RuPaul fala de relação com drogas e perseguição a livros LGBT e se cala ante a política

SÃO PAULO, SP (FOLHAPRESS) – RuPaul aparece sem peruca e de rosto lavado na capa do seu livro “A Casa dos Significados Ocultos”. É uma fotografia em preto e branco, feita há cerca de 20 anos, quando o artista cultivava bigode e cavanhaque. Em nada se parece às capas dos seus outros livros, com ele montado de drag queen, usando cabeleiras espalhafatosas, roupas femininas, lápis de olho e batom.

Alguns desavisados decerto não saberiam que a nova obra fora escrita pelo artista drag mais famoso dos Estados Unidos -não fosse seu nome estampado em letras garrafais no topo da capa.

É como se agora RuPaul quisesse ser mais o criador e menos sua criatura. “Não vivo o tempo todo montado de drag. Essa foto foi tirada quando eu tinha 40 anos. Gosto dela porque estou sério e olhando diretamente para a lente da câmera. É assim que acordei nesta manhã, e é esta a pessoa que me tornei depois de ficar sóbrio”, diz à Folha de S.Paulo.

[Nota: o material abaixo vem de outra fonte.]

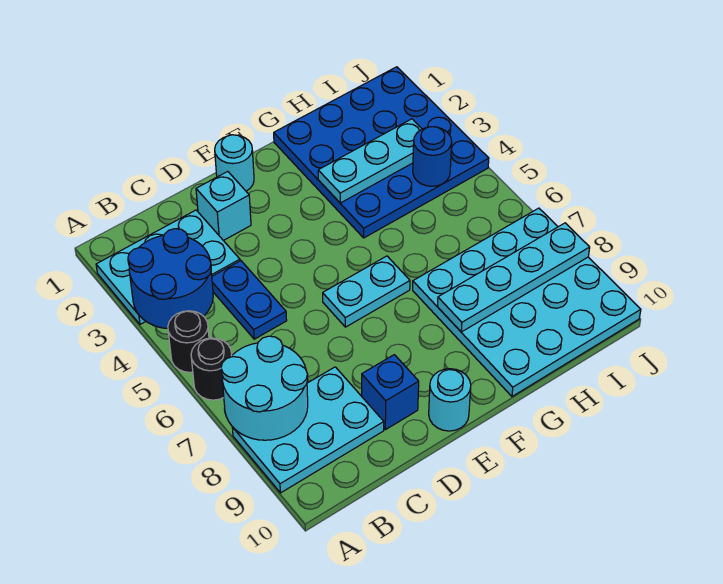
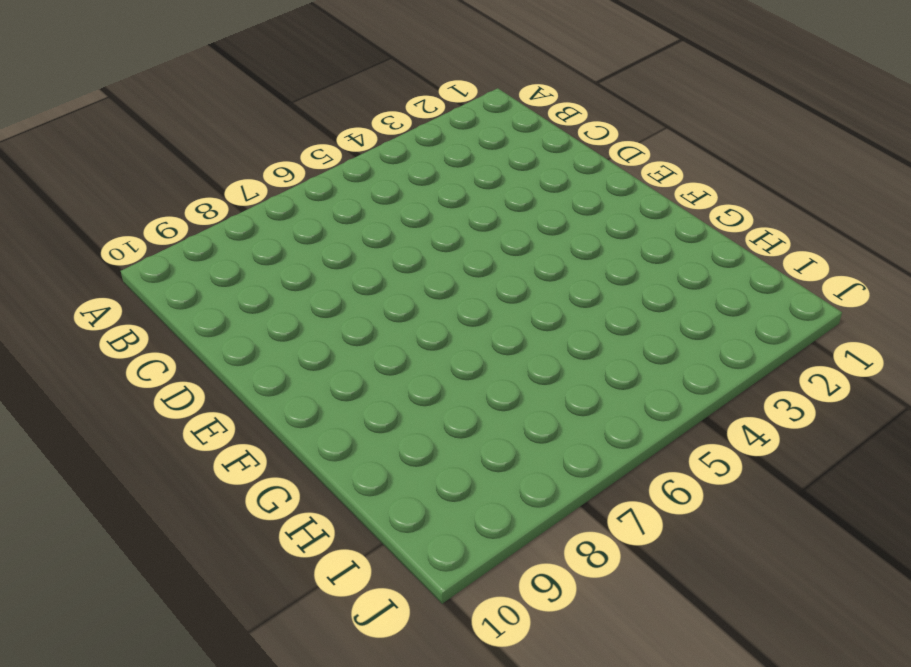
none -> cyan plate A2:C3 level 1
none -> black round brick A5 level 1
none -> black round brick A6 level 1

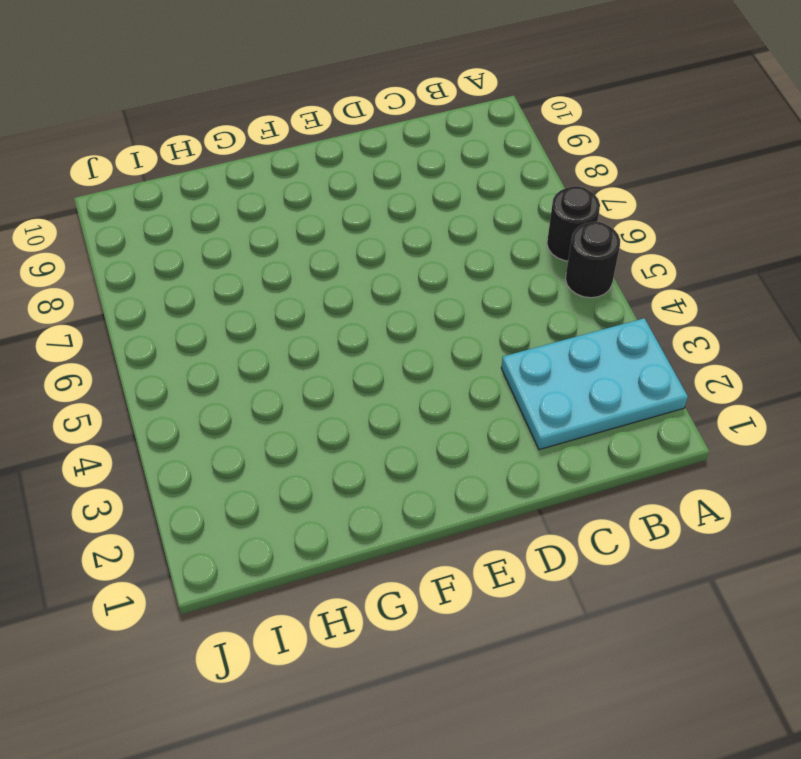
none -> cyan plate A8:C9 level 1
none -> blue plate C4:C5 level 1
none -> cyan brick D2 level 1

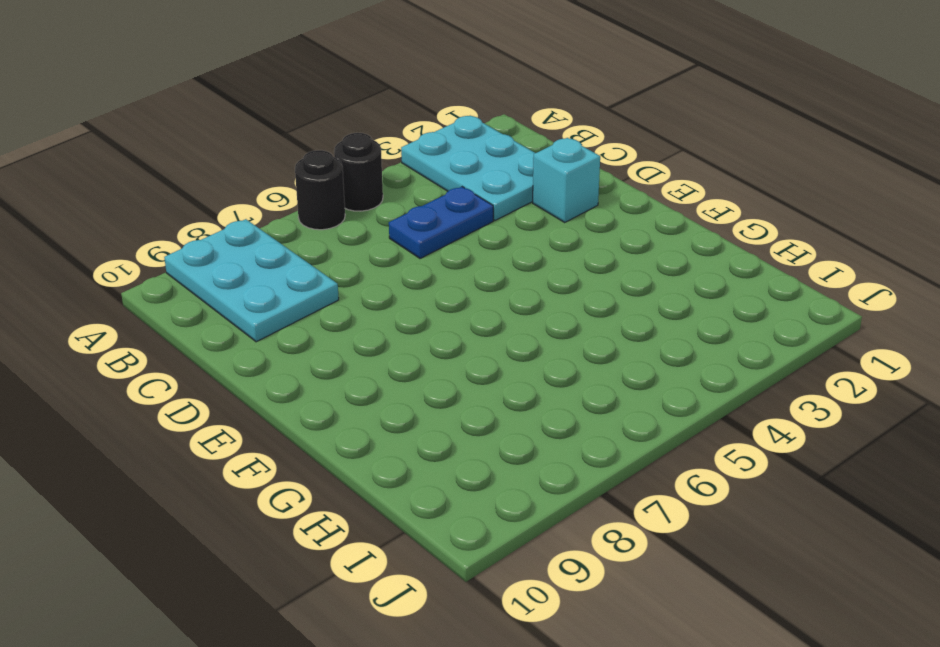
none -> blue brick D9 level 1
none -> cyan round brick E1 level 1
none -> cyan plate E6:F6 level 1

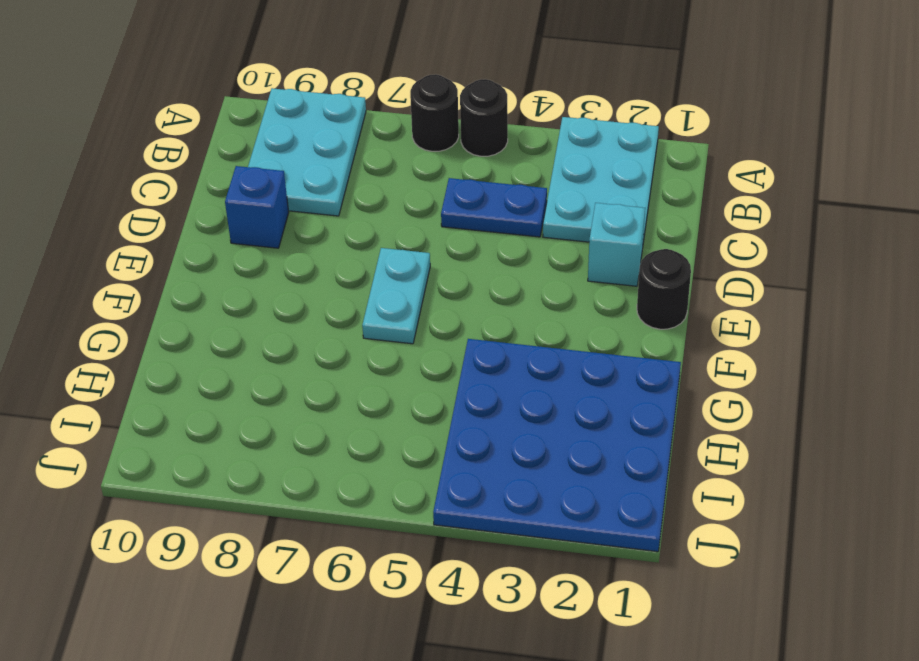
black round brick E1 level 1 -> cyan round brick E1 level 1
none -> cyan round brick E10 level 1
none -> cyan plate G7:J10 level 1
none -> blue round brick A3:B4 level 2

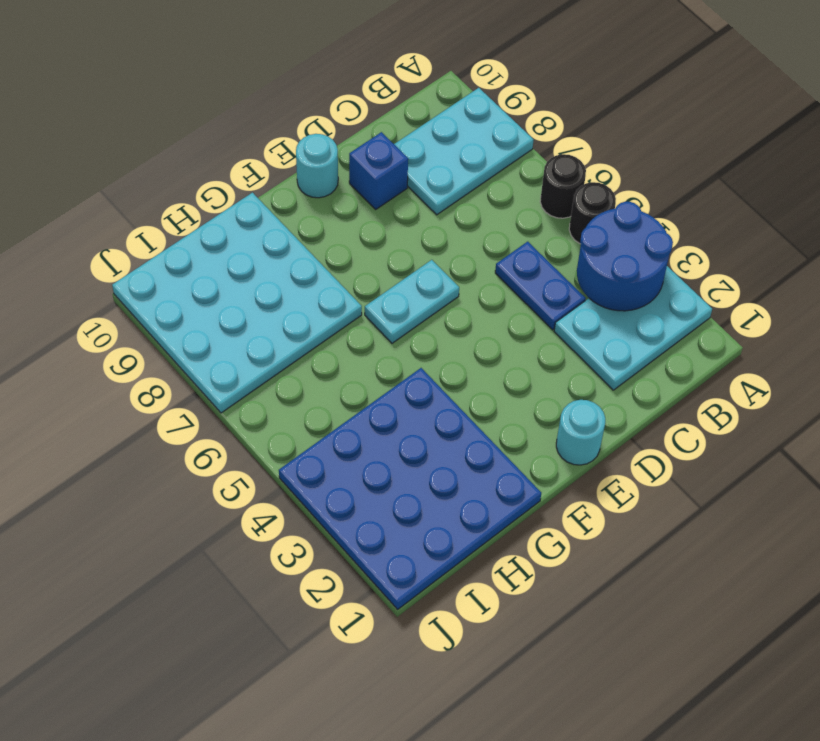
none -> cyan brick D2 level 1
none -> cyan round brick A7:B8 level 2
none -> cyan plate G3:I3 level 2

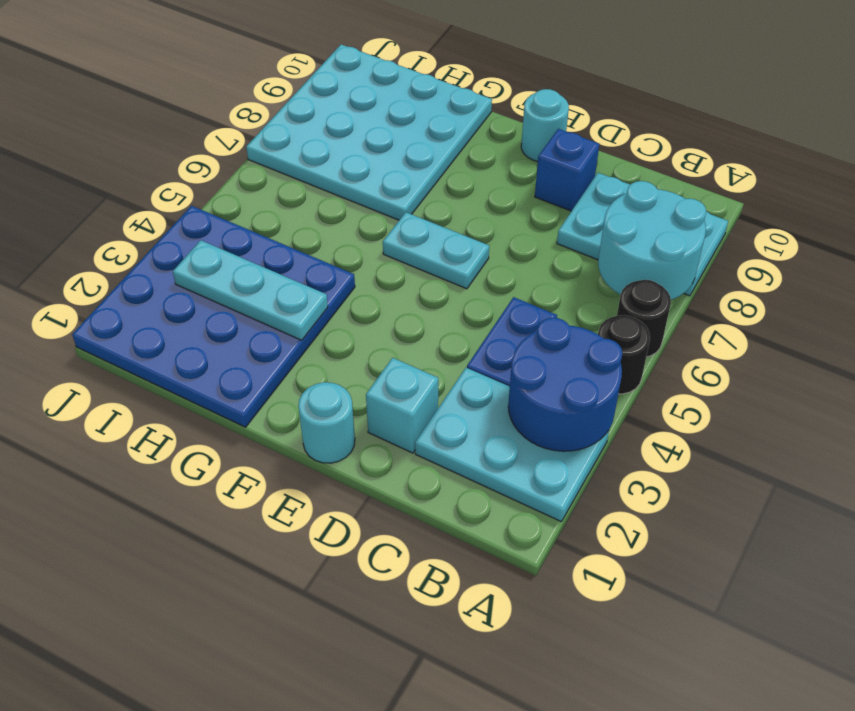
none -> cyan plate G8:J8 level 2
none -> blue round brick I4 level 2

É a vontade de RuPaul de olhar para o passado e para seu eu interior que dá a tônica deste livro de memórias publicado pela Intrínseca.

Ele fala de forma minuciosa da sua infância pobre, das brigas com a família, da exploração da sua sexualidade e da juventude regada a álcool, maconha, LSD e até cocaína.

Sóbrio há quase 25 anos, o artista lembra das drogas com certo saudosismo. “Apaguei todo o fingimento nesse livro. E tenho gratidão por essa época [de dependência] porque me diverti muito. Fumar maconha silenciou meus sentimentos até que eu aprendesse a lidar com eles.”

Muitos dos seus traumas nasceram dentro de casa. Filho de um casamento fadado ao fim, RuPaul decidiu, ainda criança, que sua missão era tentar distrair a mãe da infelicidade.

Fazia graça com pó no rosto e uma toalha enrolada na cabeça. A brincadeira de criança virou profissão no futuro. “RuPaul’s Drag Race”, reality de competição entre drag queens, o transformou num nome incontornável da cultura LGBTQIA+.

Mas a relação de companheirismo não existia com o pai. RuPaul afirma que o genitor era um bajulador nato de mulheres, só prestava atenção nas irmãs e que mal notava sua existência. O jeito, ele escreve no livro, foi se transformar na garota mais bonita que aquele homem pudesse conhecer.

“Minha drag nasceu da tentativa de impressioná-lo”, ele diz. “Meu pai era raso. A maioria de nós bloqueia sentimentos desde cedo, e ele era uma destas pessoas.”

Ter crescido num lar pouco funcional fez RuPaul sonhar desde garoto com a ideia de virar o que ele chama de “alguém inteligente”. Não eram os atores de Hollywood, políticos ou qualquer pessoa famosa, disso tinha certeza. Os espertos eram pessoas anônimas, escondidas por aí, sagazes demais para revelar quem são.

Essa percepção não mudou, afirma ele, hoje aos 63 anos. “Pessoas inteligentes ainda ficam nos bastidores porque ficou mais difícil ter opiniões. Os ânimos estão muito inflamados. Essa onda de superioridade moral que varreu o mundo não permite mais uma conversa madura. É ridículo.”

Movido por este incômodo, RuPaul criou um ônibus colorido que vai rodar pelos Estados Unidos para distribuir livros que foram perseguidos e censurados, a maioria de temática LGBTQIA+ ou escritos por autores não brancos.

Os Estados Unidos têm vivido uma crise de censura e banimento de títulos. Em 2022, grupos conservadores pediram que 2.571 títulos fossem retirados de bibliotecas, segundo levantamento de uma instituição de defesa da liberdade de expressão. Justificam falando em proteger crianças de assuntos inapropriados.

Foram caçadas obras como “Nem Todos os Meninos são Azuis”, sobre um menino negro e LGBTQIA+, e também “Gênero Queer”, quadrinho de caráter biográfico sobre uma pessoa não binária que foi acusado de conter trechos com forte teor sexual.